Stored records
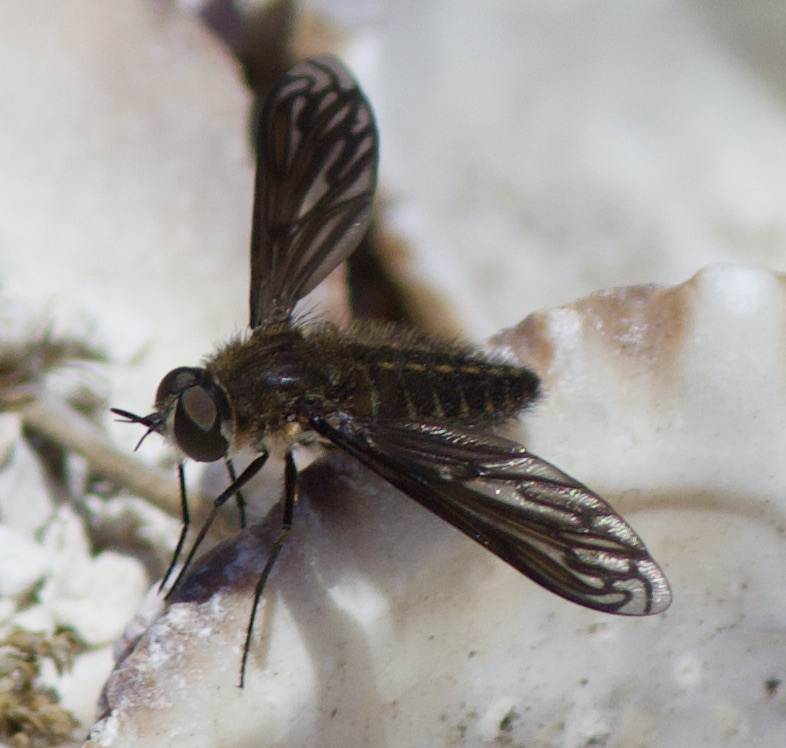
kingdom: Animalia
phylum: Arthropoda
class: Insecta
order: Diptera
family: Bombyliidae
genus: Macrocondyla
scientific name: Macrocondyla lugubris
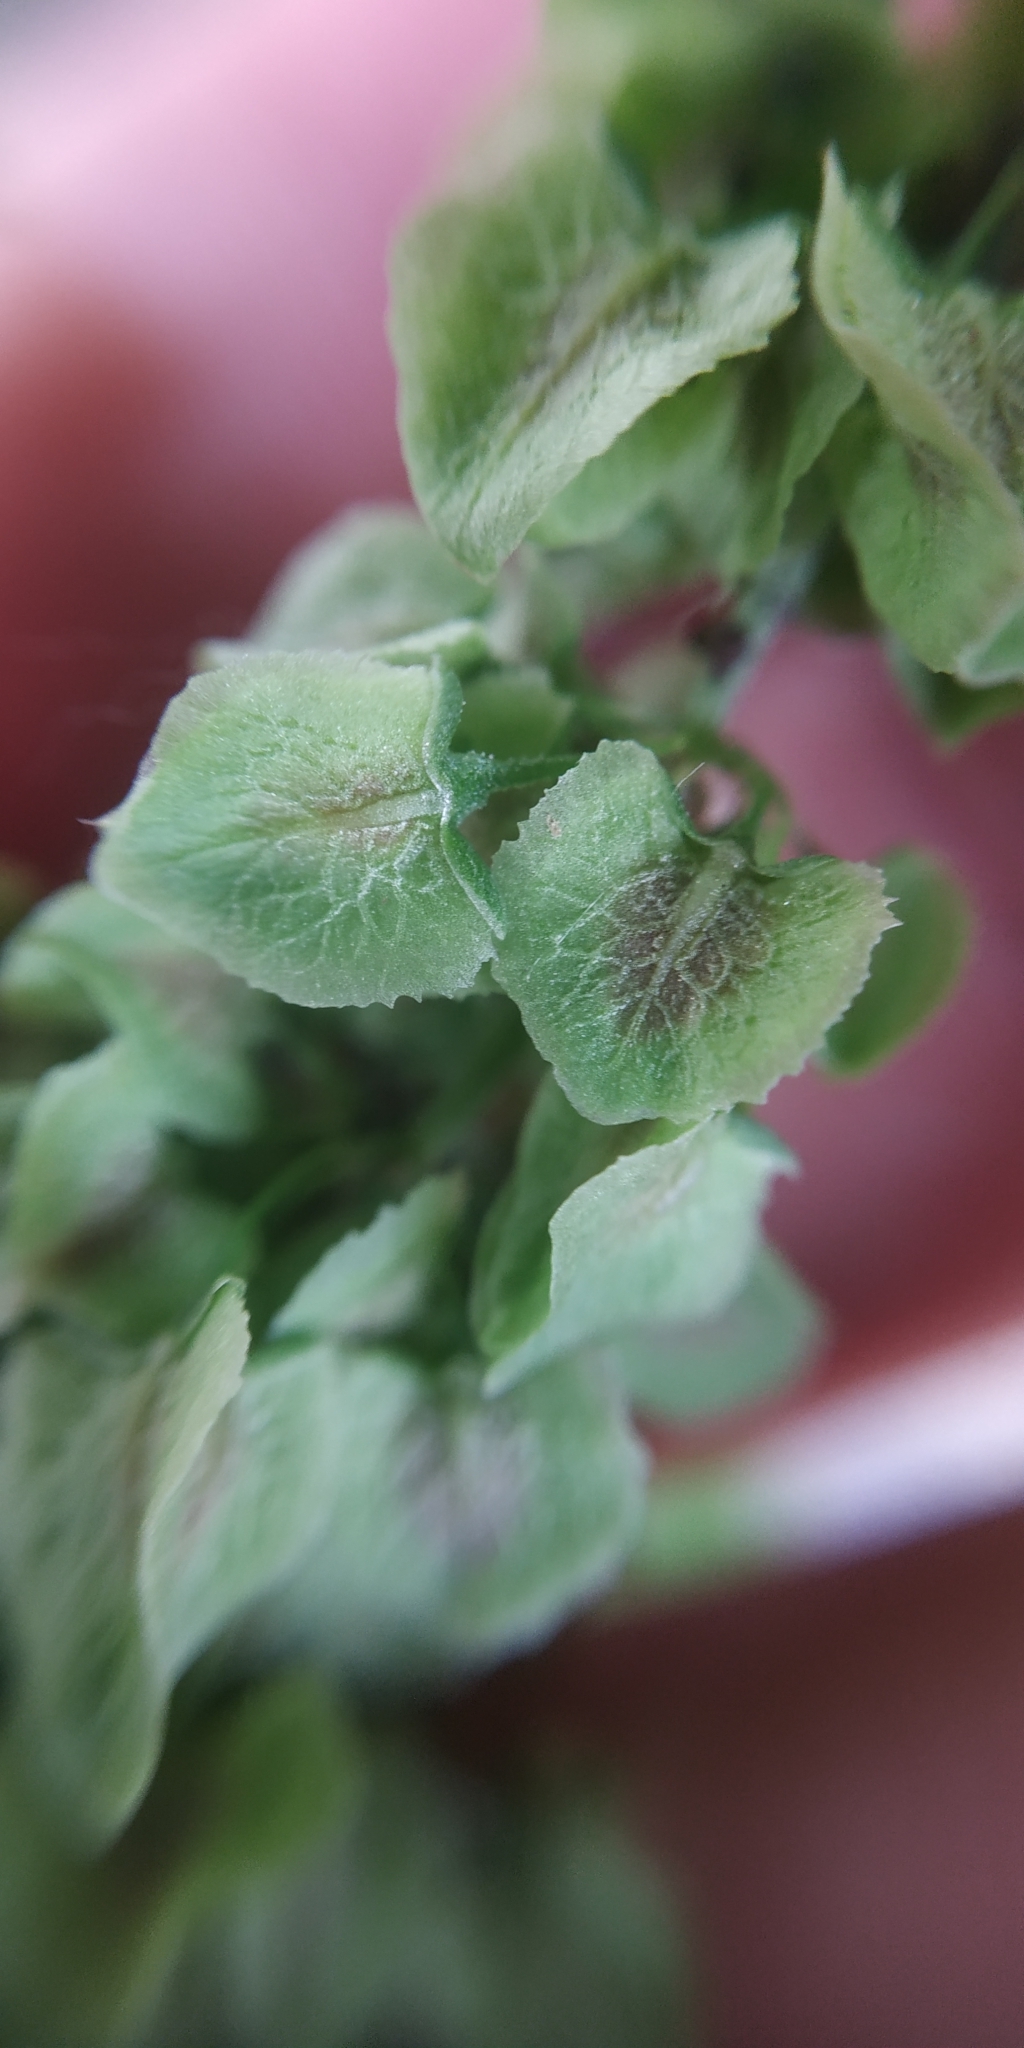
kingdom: Plantae
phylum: Tracheophyta
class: Magnoliopsida
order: Caryophyllales
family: Polygonaceae
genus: Rumex
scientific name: Rumex longifolius
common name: Dooryard dock
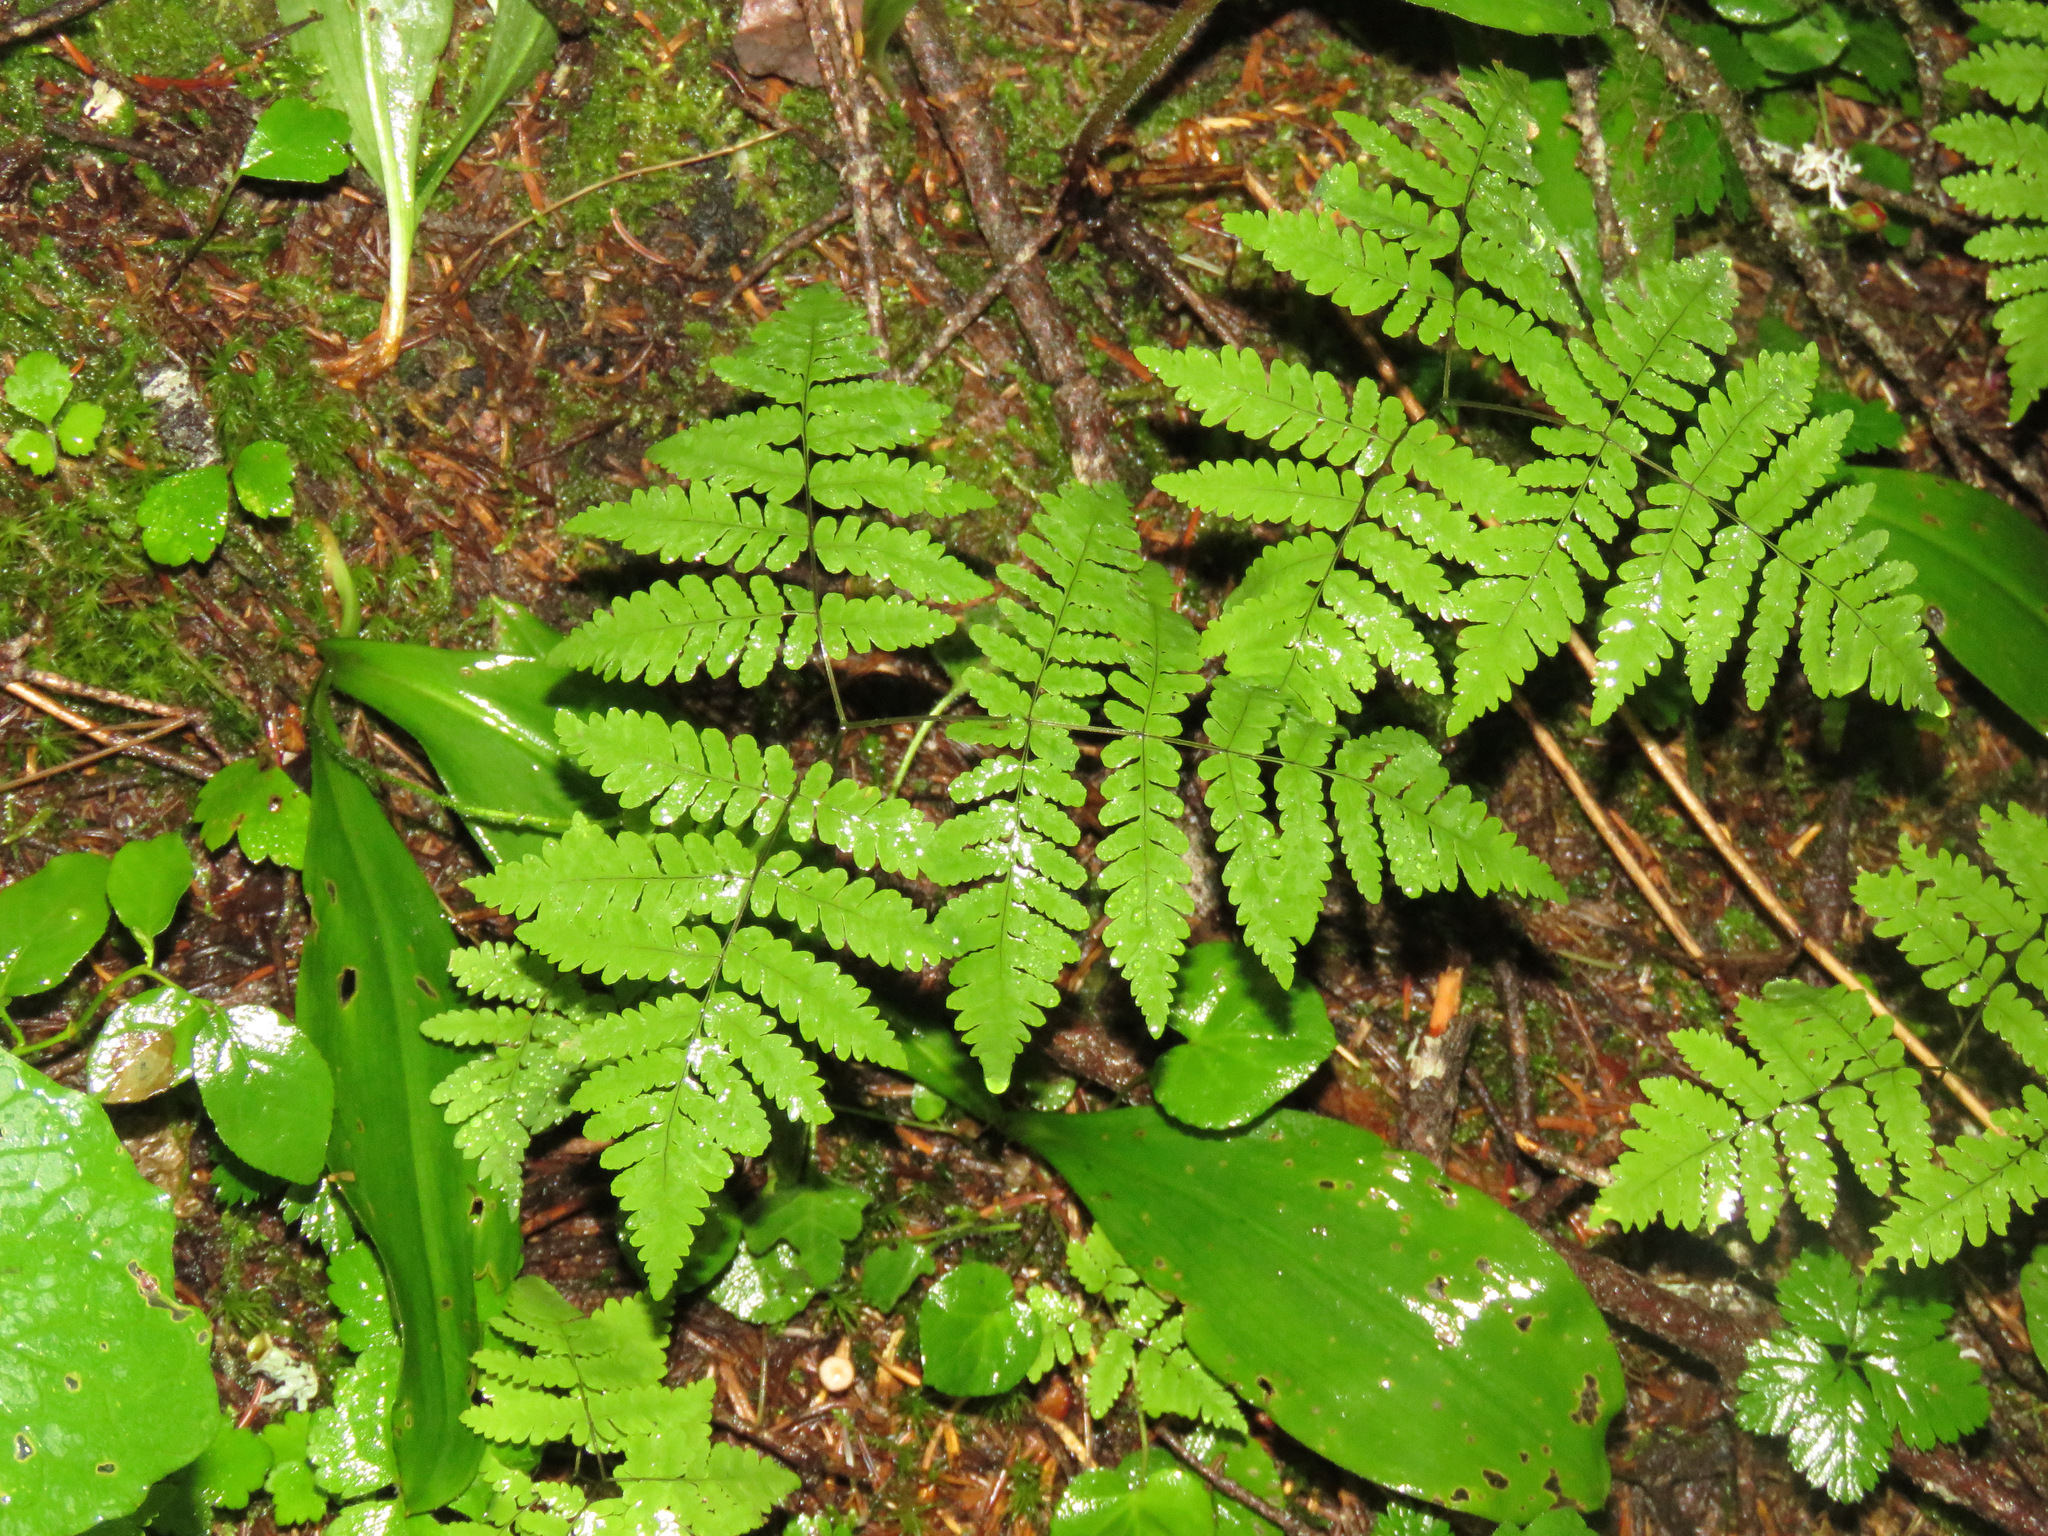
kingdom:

▸ What is needed:
Arrange every line of the data above as a JSON list of strings, one string per line, leaving out blank lines. Omit the pictures from your answer.

▸ Output:
[
  "kingdom: Animalia",
  "phylum: Arthropoda",
  "class: Insecta",
  "order: Diptera",
  "family: Bombyliidae",
  "genus: Macrocondyla",
  "scientific name: Macrocondyla lugubris",
  "kingdom: Plantae",
  "phylum: Tracheophyta",
  "class: Magnoliopsida",
  "order: Caryophyllales",
  "family: Polygonaceae",
  "genus: Rumex",
  "scientific name: Rumex longifolius",
  "common name: Dooryard dock",
  "kingdom:"
]